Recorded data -
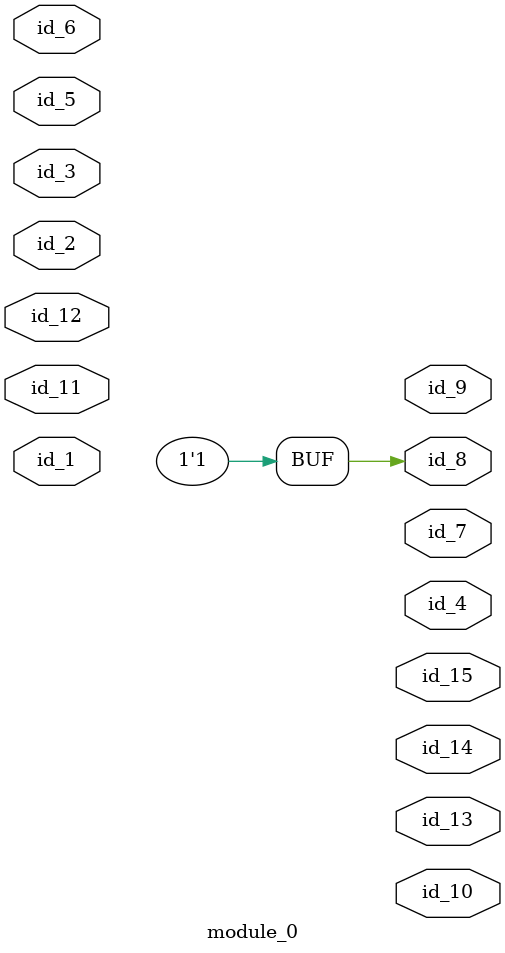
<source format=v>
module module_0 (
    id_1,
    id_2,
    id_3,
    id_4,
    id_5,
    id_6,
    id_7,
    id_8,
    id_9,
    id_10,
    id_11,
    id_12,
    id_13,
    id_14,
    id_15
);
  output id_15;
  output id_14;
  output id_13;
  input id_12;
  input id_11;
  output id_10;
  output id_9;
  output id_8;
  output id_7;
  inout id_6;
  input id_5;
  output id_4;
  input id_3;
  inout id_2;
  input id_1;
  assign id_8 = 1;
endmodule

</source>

Directions - Your reply must be one number: the count of lines in the records above that contain the string "input".

Response to the task - 5